Pancamakara identik dengan malima (baca: molimo) yaitu madon, madat, mabuk, main, maling. Malima ini ketika memandangnya sebagai gejala budaya, posisinya adalah abu-abu.Dalam perkuliahan, karena waktunya tidak memungkinkan, maka yang dibahas hanya beberapa malima, salah satunya adalah madon (seksualistas).

Seksualitas,
Pada awal manusia menetap, laki-laki berburu, sementara perempuan beraktivitas di rumah. Perempuan menjadi dominan karena menguasai aset. Namun ketika kapitalisme muncul (dan karena ada pertukaran), di sisi lain perempuan statusnya menjadi sub ordinat, karena laki-laki yang keluar disini, untuk urusan politik, ekonomi, dll. Apabila menurut Marx, masyarakat terbentuk karena adanya penguasaan materi, bagi Freud, perang, agama, dll, itu semua awalnya dikarenakan adanya represi dari seksualitas.

Manusia merupakan Homo sacre (dari bahasa Yunani) yang berarti sakral. Karena sakral, manusia bisa dipuja, namun bisa dimusnahkan tanpa aturan. Ini berkaitan dengan seks. Seks yang merupakan sesuatu yang sakral mencoba dimusnahkan dengan cara direpresi selama berabad-abad, contohnya adalah tabu, sensorship, dll. Represi bisa terbentuk karena adanya kuasa di dalam diskursus tersebut. Diskursus negara mengenai seks salah satunya adalah dalam zona reproduksi. Ketika jaman kapitalisme awal, zona ini diupayakan untuk menekankan produktivitasa suplai buruh.

Adegan teatrikal wujud represi terhadap seks pada demonstrasi RUU APP.

Represi terhadap seks berada dalam ranah agama, pendidikan, pemerintahan, dan kesehatan. 'Sunat' merupakan bentuk represi terhadap seks yang sangat patriarki. Sunat pada laki-laki difungsikan untuk memberikan kenikmatan nantinya, sementara pada perempuan adalah untuk menekan birahi (ini oleh kaum feminis disebut sebagai pengebirian).

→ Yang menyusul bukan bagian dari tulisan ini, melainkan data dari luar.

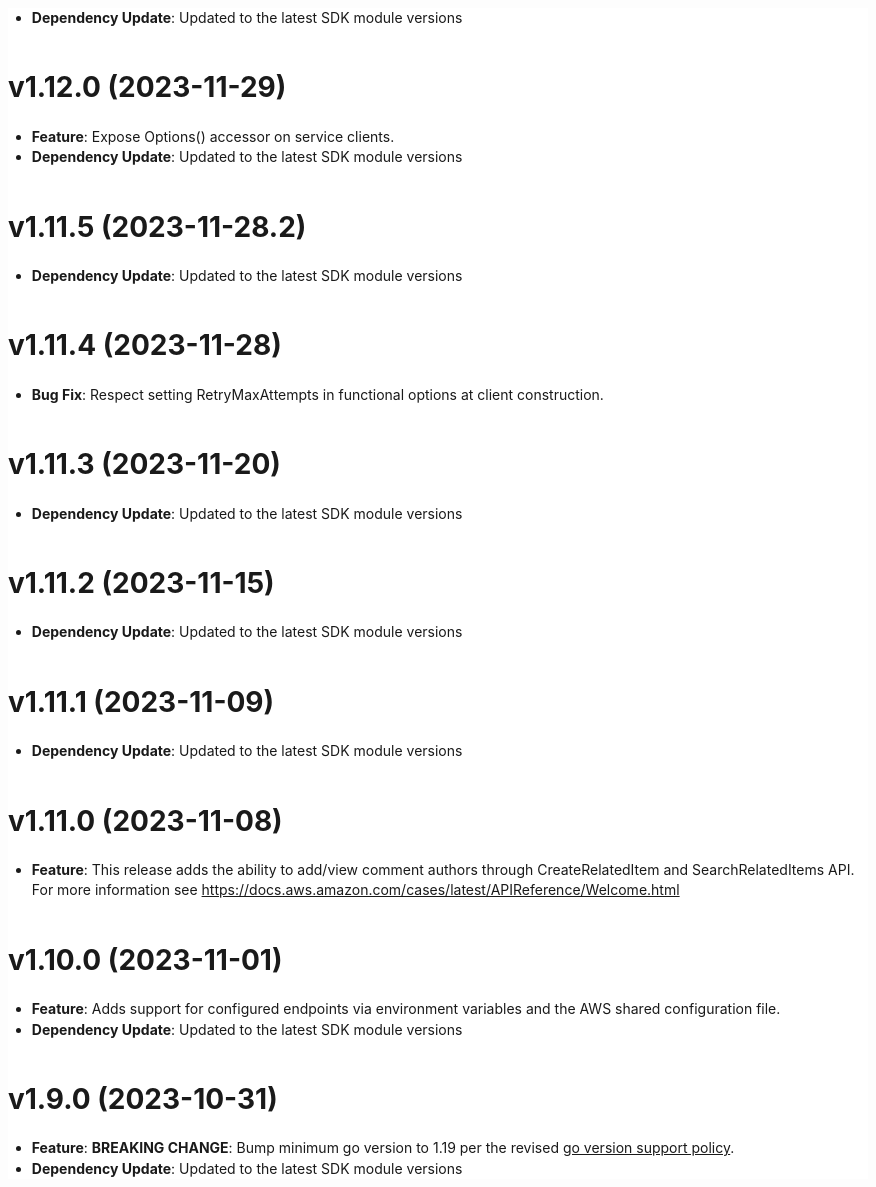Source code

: * **Dependency Update**: Updated to the latest SDK module versions

# v1.12.0 (2023-11-29)

* **Feature**: Expose Options() accessor on service clients.
* **Dependency Update**: Updated to the latest SDK module versions

# v1.11.5 (2023-11-28.2)

* **Dependency Update**: Updated to the latest SDK module versions

# v1.11.4 (2023-11-28)

* **Bug Fix**: Respect setting RetryMaxAttempts in functional options at client construction.

# v1.11.3 (2023-11-20)

* **Dependency Update**: Updated to the latest SDK module versions

# v1.11.2 (2023-11-15)

* **Dependency Update**: Updated to the latest SDK module versions

# v1.11.1 (2023-11-09)

* **Dependency Update**: Updated to the latest SDK module versions

# v1.11.0 (2023-11-08)

* **Feature**: This release adds the ability to add/view comment authors through CreateRelatedItem and SearchRelatedItems API. For more information see https://docs.aws.amazon.com/cases/latest/APIReference/Welcome.html

# v1.10.0 (2023-11-01)

* **Feature**: Adds support for configured endpoints via environment variables and the AWS shared configuration file.
* **Dependency Update**: Updated to the latest SDK module versions

# v1.9.0 (2023-10-31)

* **Feature**: **BREAKING CHANGE**: Bump minimum go version to 1.19 per the revised [go version support policy](https://aws.amazon.com/blogs/developer/aws-sdk-for-go-aligns-with-go-release-policy-on-supported-runtimes/).
* **Dependency Update**: Updated to the latest SDK module versions
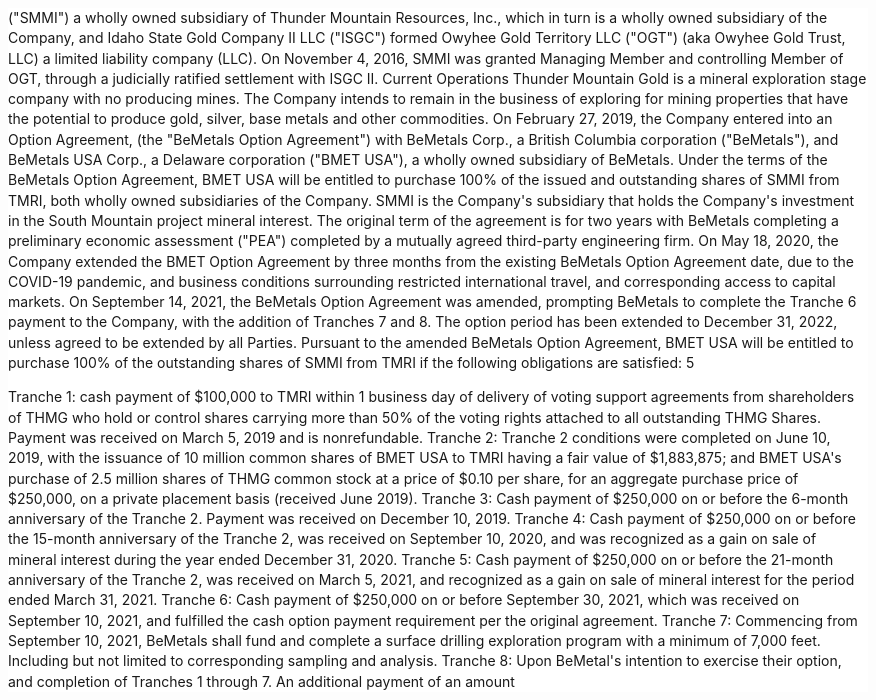 ("SMMI") a wholly owned subsidiary of Thunder Mountain Resources, Inc., which in turn is a wholly owned subsidiary of the Company, and Idaho
State Gold Company II LLC ("ISGC") formed Owyhee Gold Territory LLC ("OGT") (aka Owyhee Gold Trust, LLC) a limited liability company (LLC).
On November 4, 2016, SMMI was granted Managing Member and controlling Member of OGT, through a judicially ratified settlement with ISGC
II.
Current Operations
Thunder Mountain Gold is a mineral exploration stage company with no producing mines. The Company intends to remain in the business of
exploring for mining properties that have the potential to produce gold, silver, base metals and other commodities.
On February 27, 2019, the Company entered into an Option Agreement, (the "BeMetals Option Agreement") with BeMetals Corp., a British
Columbia corporation ("BeMetals"), and BeMetals USA Corp., a Delaware corporation ("BMET USA"), a wholly owned subsidiary of BeMetals.
Under the terms of the BeMetals Option Agreement, BMET USA will be entitled to purchase 100% of the issued and outstanding shares of SMMI
from TMRI, both wholly owned subsidiaries of the Company. SMMI is the Company's subsidiary that holds the Company's investment in the South
Mountain project mineral interest. The original term of the agreement is for two years with BeMetals completing a preliminary economic
assessment ("PEA") completed by a mutually agreed third-party engineering firm. On May 18, 2020, the Company extended the BMET Option
Agreement by three months from the existing BeMetals Option Agreement date, due to the COVID-19 pandemic, and business conditions
surrounding restricted international travel, and corresponding access to capital markets.
On September 14, 2021, the BeMetals Option Agreement was amended, prompting BeMetals to complete the Tranche 6 payment to the Company,
with the addition of Tranches 7 and 8. The option period has been extended to December 31, 2022, unless agreed to be extended by all Parties.
Pursuant to the amended BeMetals Option Agreement, BMET USA will be entitled to purchase 100% of the outstanding shares of SMMI from TMRI
if the following obligations are satisfied:
5

Tranche 1: cash payment of $100,000 to TMRI within 1 business day of delivery of voting support agreements from shareholders of THMG
who hold or control shares carrying more than 50% of the voting rights attached to all outstanding THMG Shares. Payment was received on
March 5, 2019 and is nonrefundable.
Tranche 2: Tranche 2 conditions were completed on June 10, 2019, with the issuance of 10 million common shares of BMET USA to TMRI
having a fair value of $1,883,875; and BMET USA's purchase of 2.5 million shares of THMG common stock at a price of $0.10 per share, for an
aggregate purchase price of $250,000, on a private placement basis (received June 2019).
Tranche 3: Cash payment of $250,000 on or before the 6-month anniversary of the Tranche 2. Payment was received on December 10,
2019.
Tranche 4: Cash payment of $250,000 on or before the 15-month anniversary of the Tranche 2, was received on September 10, 2020, and
was recognized as a gain on sale of mineral interest during the year ended December 31, 2020.
Tranche 5: Cash payment of $250,000 on or before the 21-month anniversary of the Tranche 2, was received on March 5, 2021, and
recognized as a gain on sale of mineral interest for the period ended March 31, 2021.
Tranche 6: Cash payment of $250,000 on or before September 30, 2021, which was received on September 10, 2021, and fulfilled the cash
option payment requirement per the original agreement.
Tranche 7: Commencing from September 10, 2021, BeMetals shall fund and complete a surface drilling exploration program with a
minimum of 7,000 feet. Including but not limited to corresponding sampling and analysis.
Tranche 8: Upon BeMetal's intention to exercise their option, and completion of Tranches 1 through 7. An additional payment of an amount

Manusia bersinggungan dengan benda lewat sensasi indra. Dari sini, informasi yang masuk ke otak tentang benda tersebut disebut representasi. Penganut Cartesian (Cogito Ergo Sum) berargumen bahwa representasi-representasi ini dipakai untuk hidup. Representasi ini sendiri bentuknya beragam, dan salah satunya adalah bahasa. Melalui bahasa, menjadi lebih mudah cara kerja pemaknaan sesuatu karena telah dikelompokkan secara tidak sadar melalui otak. Di kemudian hari, argumen Cartesian ini dibantah oleh beberapa pihak, yaitu Giddens, James Gibson, Heidegger, dan Bourdieu. Menurut Bourdieu, manusia bersinggungan dengan benda karena ada skill (yang dilatih). Ini seolah-olah menandakan bahwa tidak perlu ada representasi karena dilakukan lewat gestur, perilaku. Disini, manusia tidak sekedar menjalani hidupnya (living), tetapi juga dwelling atau trial dan error. Dari sinilah muncul adanya improvisasi dalam berperilaku.